Michael K. es una mínima y necesaria partícula en medio del trajinar de universo. Esta circunstancia lo hace extrañamente feliz porque es natural que así sea. Pero la guerra es el entorno histórico que también moldea sus pasos. Esta paradoja de alguna manera es la que vuelve ejemplar el destino de Michael K. Un destino que afirma la necesidad de una ética de la libertad en medio de la indigencia espiritual de una época. En esta perspectiva, la novela de Coetzee es una lección de cómo busca respirar el individuo en medio de la asfixia colectiva; de cómo construir una paz íntima en historias seculares de discordia. No hay que olvidar, sin embargo, que la de Michael K. es la historia de un destino periférico y marginal.
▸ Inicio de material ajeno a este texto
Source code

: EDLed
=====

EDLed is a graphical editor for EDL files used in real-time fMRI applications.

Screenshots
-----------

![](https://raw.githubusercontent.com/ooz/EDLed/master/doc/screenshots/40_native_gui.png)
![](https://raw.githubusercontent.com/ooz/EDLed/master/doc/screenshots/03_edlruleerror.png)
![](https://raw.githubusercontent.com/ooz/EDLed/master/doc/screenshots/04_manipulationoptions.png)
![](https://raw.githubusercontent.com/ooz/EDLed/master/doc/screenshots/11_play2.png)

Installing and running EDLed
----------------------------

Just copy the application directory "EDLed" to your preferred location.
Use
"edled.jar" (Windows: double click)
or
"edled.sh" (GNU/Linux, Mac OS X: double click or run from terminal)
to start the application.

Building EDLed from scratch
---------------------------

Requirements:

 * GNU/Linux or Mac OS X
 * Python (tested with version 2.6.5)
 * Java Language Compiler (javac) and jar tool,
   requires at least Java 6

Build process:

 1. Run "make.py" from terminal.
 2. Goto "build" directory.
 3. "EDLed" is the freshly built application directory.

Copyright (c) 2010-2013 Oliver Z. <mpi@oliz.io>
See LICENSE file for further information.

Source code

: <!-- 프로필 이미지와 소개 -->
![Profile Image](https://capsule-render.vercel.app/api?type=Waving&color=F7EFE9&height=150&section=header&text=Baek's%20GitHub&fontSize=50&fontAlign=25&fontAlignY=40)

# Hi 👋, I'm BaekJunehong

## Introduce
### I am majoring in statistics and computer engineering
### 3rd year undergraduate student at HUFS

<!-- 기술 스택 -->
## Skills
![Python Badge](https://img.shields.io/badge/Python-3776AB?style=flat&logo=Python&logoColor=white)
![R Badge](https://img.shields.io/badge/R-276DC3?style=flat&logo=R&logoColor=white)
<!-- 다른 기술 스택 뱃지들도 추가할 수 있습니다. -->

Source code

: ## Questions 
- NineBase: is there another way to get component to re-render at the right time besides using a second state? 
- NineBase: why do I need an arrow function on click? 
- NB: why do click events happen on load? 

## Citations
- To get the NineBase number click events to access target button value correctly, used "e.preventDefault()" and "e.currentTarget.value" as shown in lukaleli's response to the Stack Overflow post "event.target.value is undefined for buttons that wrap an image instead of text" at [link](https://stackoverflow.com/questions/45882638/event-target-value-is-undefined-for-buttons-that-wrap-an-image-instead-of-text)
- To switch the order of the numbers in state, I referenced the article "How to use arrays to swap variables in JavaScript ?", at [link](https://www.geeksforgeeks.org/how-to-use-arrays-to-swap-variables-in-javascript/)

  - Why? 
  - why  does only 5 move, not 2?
Es el itinerario de un hombre sin papeles, sin dinero, sin familia, sin amigos, sin ninguna identidad regional o nacional. Michael K. es el más oscuro entre los oscuros. Pero lo circunda una penumbra tal que termina volviéndolo prodigioso. Es, como lo describe el médico que trata de curarlo en el hospital por unos días, “un alma humana imposible de clasificar, un alma que ha tenido la bendición de no ser contaminada por doctrinas ni por la historia”. Un alma, como todas las que crea el Coetzee del Apartheid, que intenta mantenerse viva en una época que no es hospitalaria con las almas.